_TASK DETAILS_
Rename every "Kitchen and WC Bath" to "Kitchen and Bathroom" across all the items and give the lines again with nothing else changed. Leave the pictures out.

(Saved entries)
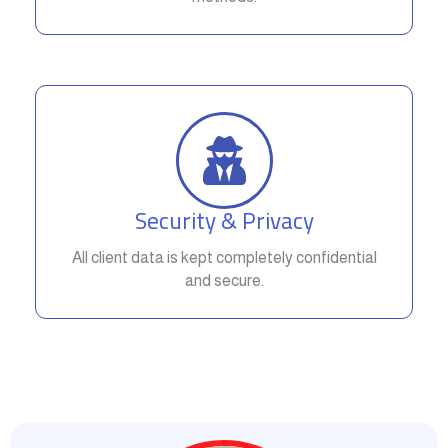
Security & Privacy
All client data is kept completely confidential
and secure.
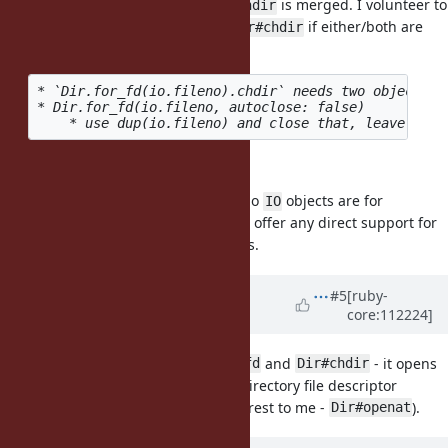
as separate features after
is merged. I volunteer to
Dir.fchdir
implement
and/or
if either/both are
Dir.for_fd
Dir#chdir
approved.
* `Dir.for_fd(io.fileno).chdir` needs two objects (
* Dir.for_fd(io.fileno, autoclose: false)

IO#fchdir
I'm against
as almost no
objects are for
IO#fchdir
IO
directories. I don't think we should offer any direct support for
objects representing directories.
IO
Updated by
kjtsanaktsidis (KJ
#5
[ruby-
core:112224]
Tsanaktsidis)
over 3 years
ago
I like the idea of having
and
- it opens
Dir.for_fd
Dir#chdir
the door to more object-oriented directory file descriptor
methods on
(of particular interest to me -
).
Dir
Dir#openat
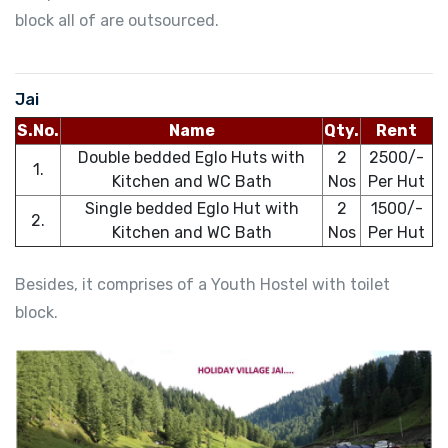
block all of are outsourced.
Jai
S.No.
Name
Qty.
Rent
Double bedded Eglo Huts with
2
2500/-
1.
Kitchen and WC Bath
Nos
Per Hut
Single bedded Eglo Hut with
2
1500/-
2.
Kitchen and WC Bath
Nos
Per Hut
Besides, it comprises of a Youth Hostel with toilet
block.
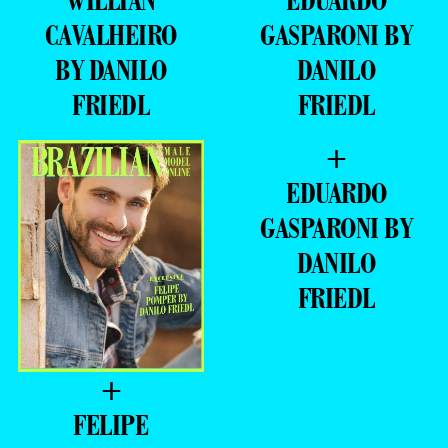
BY DANILO
DANILO
FRIEDL
FRIEDL
+
EDUARDO
GASPARONI BY
DANILO
FRIEDL
+
FELIPE
POMPER BY
DANILO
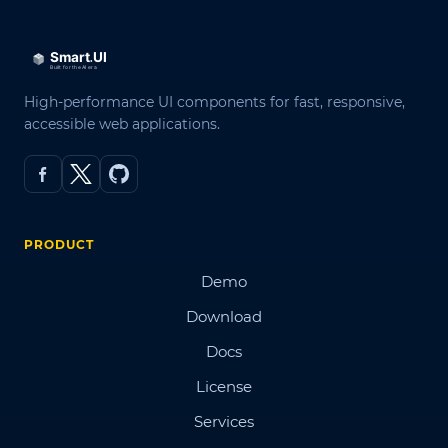
High-performance UI components for fast, responsive,
accessible web applications.
PRODUCT
Demo
Download
Docs
License
Services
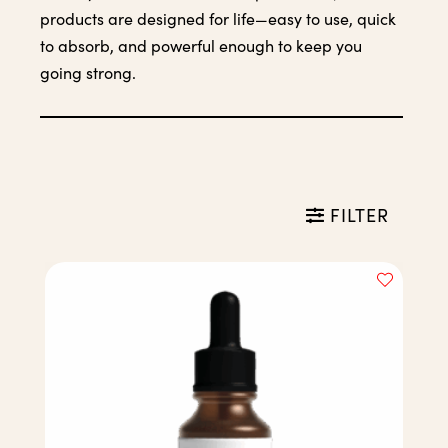
products are designed for life—easy to use, quick
to absorb, and powerful enough to keep you
going strong.
FILTER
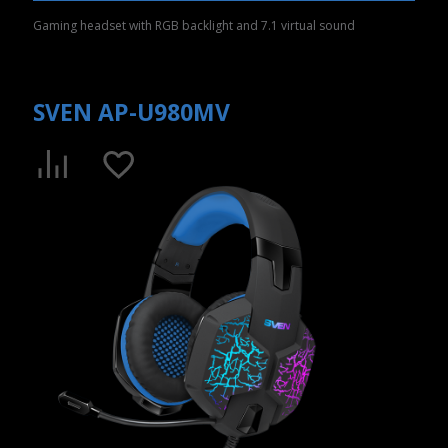
Gaming headset with RGB backlight and 7.1 virtual sound
SVEN AP-U980MV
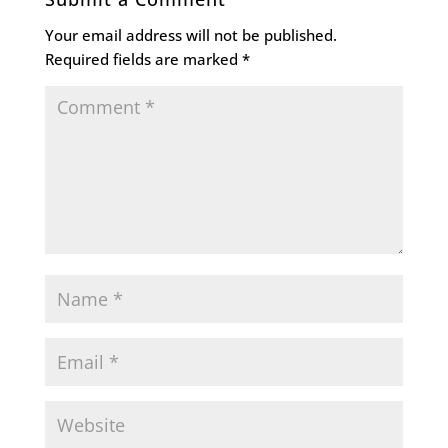
Your email address will not be published.
Required fields are marked
*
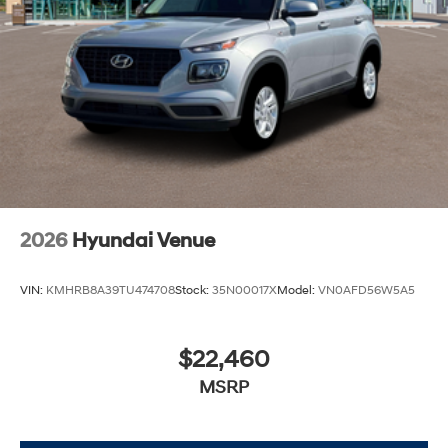
2026
Hyundai Venue
VIN:
KMHRB8A39TU474708
Stock:
35N00017X
Model:
VN0AFD56W5A5
$22,460
MSRP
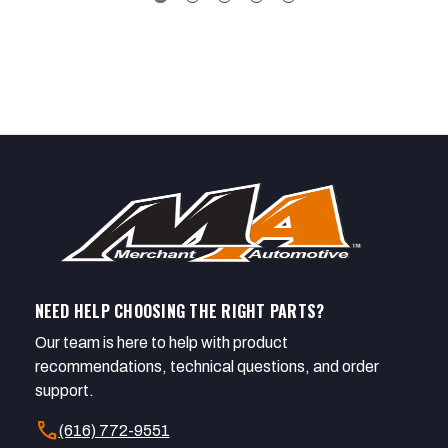
NEED HELP CHOOSING THE RIGHT PARTS?
Our team is here to help with product
recommendations, technical questions, and order
support.
call
(616) 772-9551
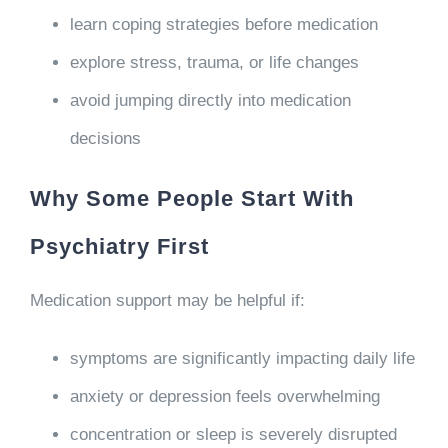
learn coping strategies before medication
explore stress, trauma, or life changes
avoid jumping directly into medication
decisions
Why Some People Start With
Psychiatry First
Medication support may be helpful if:
symptoms are significantly impacting daily life
anxiety or depression feels overwhelming
concentration or sleep is severely disrupted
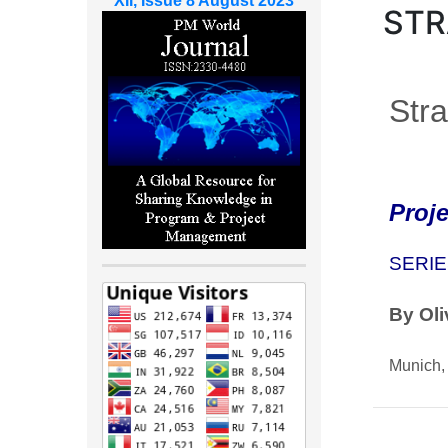
XII, Issue 8 August 2023
STR
Stra
Proj
SERIE
By Oli
Munich,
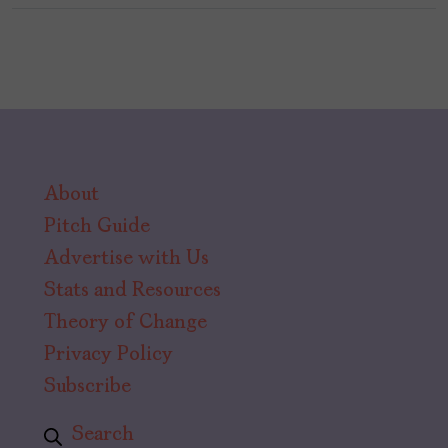
About
Pitch Guide
Advertise with Us
Stats and Resources
Theory of Change
Privacy Policy
Subscribe
Search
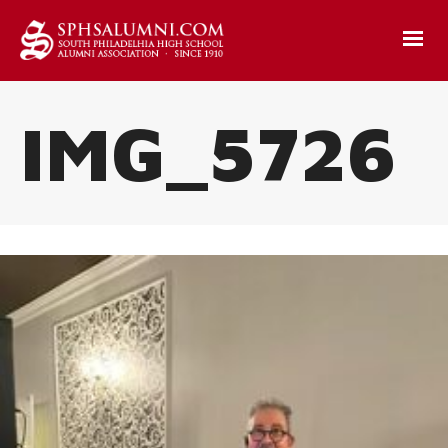
IMG_5726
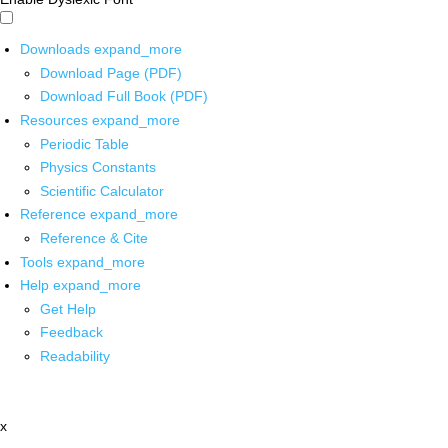
Downloads
expand_more
Download Page (PDF)
Download Full Book (PDF)
Resources
expand_more
Periodic Table
Physics Constants
Scientific Calculator
Reference
expand_more
Reference & Cite
Tools
expand_more
Help
expand_more
Get Help
Feedback
Readability
x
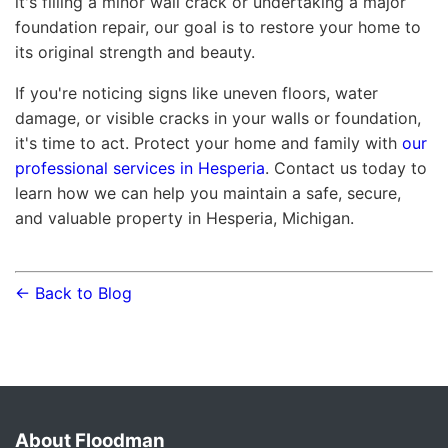
it's filling a minor wall crack or undertaking a major
foundation repair, our goal is to restore your home to
its original strength and beauty.
If you're noticing signs like uneven floors, water
damage, or visible cracks in your walls or foundation,
it's time to act. Protect your home and family with
our
professional services in Hesperia
. Contact us today to
learn how we can help you maintain a safe, secure,
and valuable property in Hesperia, Michigan.
← Back to Blog
About Floodman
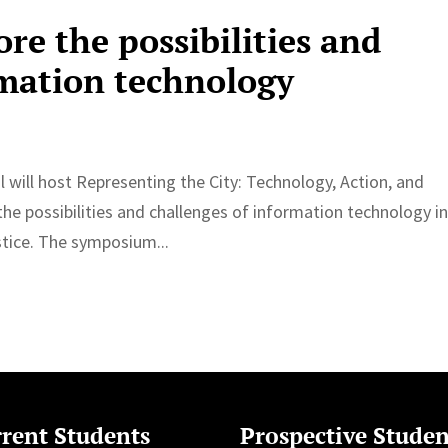
re the possibilities and
rmation technology
 will host Representing the City: Technology, Action, and
e possibilities and challenges of information technology i
stice. The symposium...
rent Students
Prospective Studen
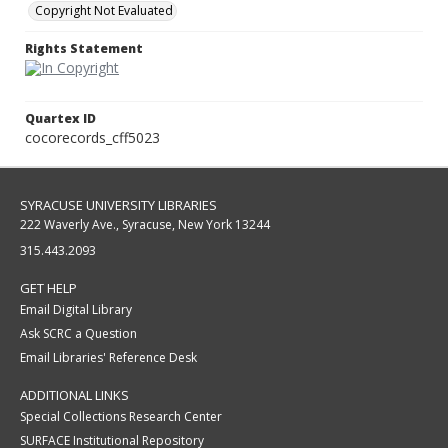
Copyright Not Evaluated
Rights Statement
Quartex ID
cocorecords_cff5023
SYRACUSE UNIVERSITY LIBRARIES
222 Waverly Ave., Syracuse, New York 13244
315.443.2093
GET HELP
Email Digital Library
Ask SCRC a Question
Email Libraries' Reference Desk
ADDITIONAL LINKS
Special Collections Research Center
SURFACE Institutional Repository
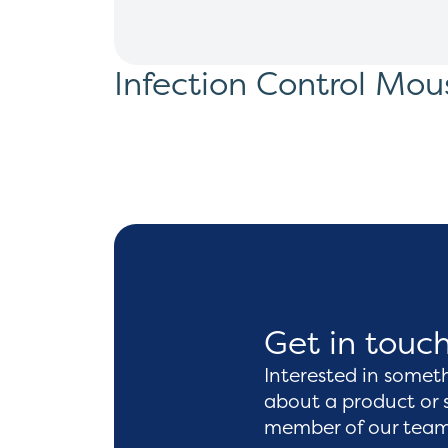
Infection Control Mou
Get in touc
Interested in somet
about a product or 
member of our team 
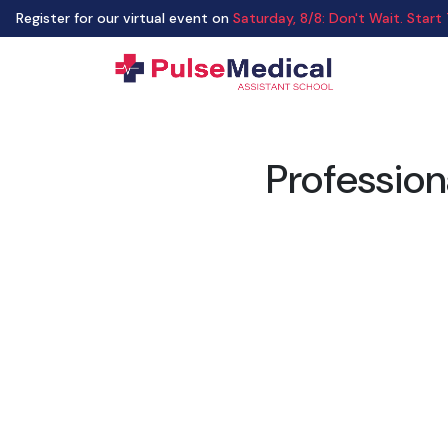
Register for our virtual event on
Saturday
,
8/8
:
Don't Wait. Start
Profession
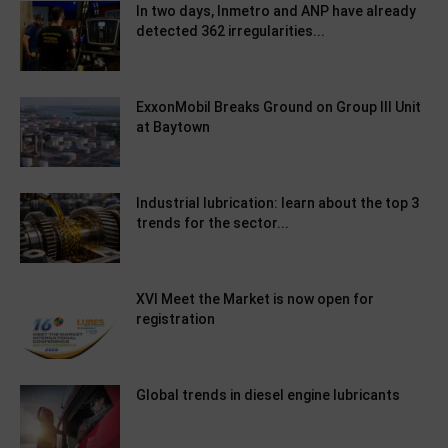
In two days, Inmetro and ANP have already
detected 362 irregularities...
ExxonMobil Breaks Ground on Group III Unit
at Baytown
Industrial lubrication: learn about the top 3
trends for the sector...
XVI Meet the Market is now open for
registration
Global trends in diesel engine lubricants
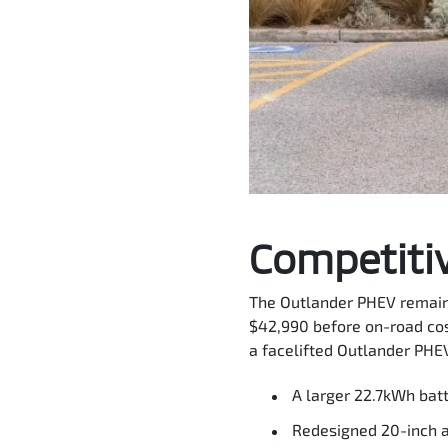
Competitiv
The Outlander PHEV remains
$42,990 before on-road cos
a facelifted Outlander PHEV
A larger 22.7kWh bat
Redesigned 20-inch 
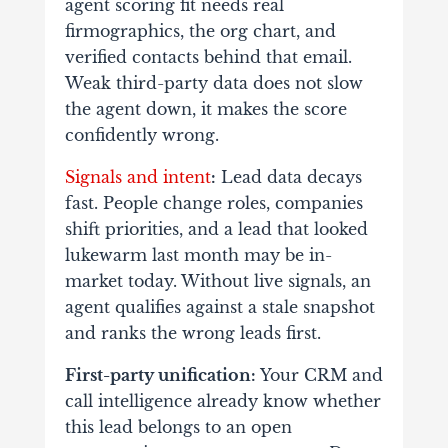
agent scoring fit needs real
firmographics, the org chart, and
verified contacts behind that email.
Weak third-party data does not slow
the agent down, it makes the score
confidently wrong.
Signals and intent
:
Lead data decays
fast. People change roles, companies
shift priorities, and a lead that looked
lukewarm last month may be in-
market today. Without live signals, an
agent qualifies against a stale snapshot
and ranks the wrong leads first.
First-party unification:
Your CRM and
call intelligence already know whether
this lead belongs to an open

_ANSWER_
Security & Privacy
All client data is kept completely confidential
and secure.
as separate features after
is merged. I volunteer to
Dir.fchdir
implement
and/or
if either/both are
Dir.for_fd
Dir#chdir
approved.
* `Dir.for_fd(io.fileno).chdir` needs two objects (
* Dir.for_fd(io.fileno, autoclose: false)

IO#fchdir
I'm against
as almost no
objects are for
IO#fchdir
IO
directories. I don't think we should offer any direct support for
objects representing directories.
IO
Updated by
kjtsanaktsidis (KJ
#5
[ruby-
core:112224]
Tsanaktsidis)
over 3 years
ago
I like the idea of having
and
- it opens
Dir.for_fd
Dir#chdir
the door to more object-oriented directory file descriptor
methods on
(of particular interest to me -
).
Dir
Dir#openat
block all of are outsourced.
Jai
S.No.
Name
Qty.
Rent
Double bedded Eglo Huts with
2
2500/-
1.
Kitchen and Bathroom
Nos
Per Hut
Single bedded Eglo Hut with
2
1500/-
2.
Kitchen and Bathroom
Nos
Per Hut
Besides, it comprises of a Youth Hostel with toilet
block.
BY DANILO
DANILO
FRIEDL
FRIEDL
+
EDUARDO
GASPARONI BY
DANILO
FRIEDL
+
FELIPE
POMPER BY
DANILO
High-performance UI components for fast, responsive,
accessible web applications.
PRODUCT
Demo
Download
Docs
License
Services
products are designed for life—easy to use, quick
to absorb, and powerful enough to keep you
going strong.
FILTER
Gaming headset with RGB backlight and 7.1 virtual sound
SVEN AP-U980MV
Your email address will not be published.
Required fields are marked
*
2026
Hyundai Venue
VIN:
KMHRB8A39TU474708
Stock:
35N00017X
Model:
VN0AFD56W5A5
$22,460
MSRP
NEED HELP CHOOSING THE RIGHT PARTS?
Our team is here to help with product
recommendations, technical questions, and order
support.
call
(616) 772-9551
learn coping strategies before medication
explore stress, trauma, or life changes
avoid jumping directly into medication
decisions
Why Some People Start With
Psychiatry First
Medication support may be helpful if:
symptoms are significantly impacting daily life
anxiety or depression feels overwhelming
concentration or sleep is severely disrupted
XII, Issue 8 August 2023
STR
Stra
Proj
SERIE
By Oli
Munich,
About
Pitch Guide
Advertise with Us
Stats and Resources
Theory of Change
Privacy Policy
Subscribe
Search
IMG_5726
Downloads
expand_more
Download Page (PDF)
Download Full Book (PDF)
Resources
expand_more
Periodic Table
Physics Constants
Scientific Calculator
Reference
expand_more
Reference & Cite
Tools
expand_more
Help
expand_more
Get Help
Feedback
Readability
x
it's filling a minor wall crack or undertaking a major
foundation repair, our goal is to restore your home to
its original strength and beauty.
If you're noticing signs like uneven floors, water
damage, or visible cracks in your walls or foundation,
it's time to act. Protect your home and family with
our
professional services in Hesperia
. Contact us today to
learn how we can help you maintain a safe, secure,
and valuable property in Hesperia, Michigan.
← Back to Blog
About Floodman
re the possibilities and
rmation technology
 will host Representing the City: Technology, Action, and
e possibilities and challenges of information technology i
stice. The symposium...
rent Students
Prospective Studen
Copyright Not Evaluated
Rights Statement
Quartex ID
cocorecords_cff5023
SYRACUSE UNIVERSITY LIBRARIES
222 Waverly Ave., Syracuse, New York 13244
315.443.2093
GET HELP
Email Digital Library
Ask SCRC a Question
Email Libraries' Reference Desk
ADDITIONAL LINKS
Special Collections Research Center
SURFACE Institutional Repository
Infection Control Mou
Get in touc
Interested in somet
about a product or 
member of our team 
Register for our virtual event on
Saturday
,
8/8
:
Don't Wait. Start
Profession
In two days, Inmetro and ANP have already
detected 362 irregularities...
ExxonMobil Breaks Ground on Group III Unit
at Baytown
Industrial lubrication: learn about the top 3
trends for the sector...
XVI Meet the Market is now open for
registration
Global trends in diesel engine lubricants
Competitiv
The Outlander PHEV remains
$42,990 before on-road cos
a facelifted Outlander PHEV
A larger 22.7kWh bat
Redesigned 20-inch 
agent scoring fit needs real
firmographics, the org chart, and
verified contacts behind that email.
Weak third-party data does not slow
the agent down, it makes the score
confidently wrong.
Signals and intent
:
Lead data decays
fast. People change roles, companies
shift priorities, and a lead that looked
lukewarm last month may be in-
market today. Without live signals, an
agent qualifies against a stale snapshot
and ranks the wrong leads first.
First-party unification:
Your CRM and
call intelligence already know whether
this lead belongs to an open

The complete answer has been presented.